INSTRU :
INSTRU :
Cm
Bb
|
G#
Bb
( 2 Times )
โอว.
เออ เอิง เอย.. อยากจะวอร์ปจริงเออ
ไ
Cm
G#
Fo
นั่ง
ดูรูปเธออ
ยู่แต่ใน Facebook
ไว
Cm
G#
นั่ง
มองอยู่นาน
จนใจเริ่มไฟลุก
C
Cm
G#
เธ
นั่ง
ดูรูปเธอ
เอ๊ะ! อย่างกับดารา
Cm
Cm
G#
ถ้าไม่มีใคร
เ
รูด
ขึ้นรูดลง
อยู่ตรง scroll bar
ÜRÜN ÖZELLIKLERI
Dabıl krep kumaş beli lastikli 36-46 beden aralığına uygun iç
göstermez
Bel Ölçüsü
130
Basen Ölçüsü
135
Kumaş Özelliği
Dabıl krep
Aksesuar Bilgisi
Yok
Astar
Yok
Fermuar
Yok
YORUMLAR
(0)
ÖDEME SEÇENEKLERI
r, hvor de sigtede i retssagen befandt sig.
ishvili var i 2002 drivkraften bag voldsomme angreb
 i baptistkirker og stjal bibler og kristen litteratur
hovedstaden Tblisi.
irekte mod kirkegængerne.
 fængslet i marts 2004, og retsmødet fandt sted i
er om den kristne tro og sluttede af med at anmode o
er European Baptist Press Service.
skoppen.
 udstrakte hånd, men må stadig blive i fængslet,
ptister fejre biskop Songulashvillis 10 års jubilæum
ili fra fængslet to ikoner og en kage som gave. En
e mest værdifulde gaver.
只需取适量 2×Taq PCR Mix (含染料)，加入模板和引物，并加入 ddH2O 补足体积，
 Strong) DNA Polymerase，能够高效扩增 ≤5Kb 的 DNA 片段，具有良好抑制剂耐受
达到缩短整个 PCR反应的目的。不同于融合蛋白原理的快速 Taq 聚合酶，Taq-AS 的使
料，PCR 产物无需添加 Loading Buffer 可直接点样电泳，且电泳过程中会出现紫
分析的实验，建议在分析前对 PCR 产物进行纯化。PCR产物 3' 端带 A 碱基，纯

⁂

### Task directions
Look through the entries above, and wherever a line holds the string "Dabıl", copy it.

### Expected output
Dabıl krep kumaş beli lastikli 36-46 beden aralığına uygun iç
Dabıl krep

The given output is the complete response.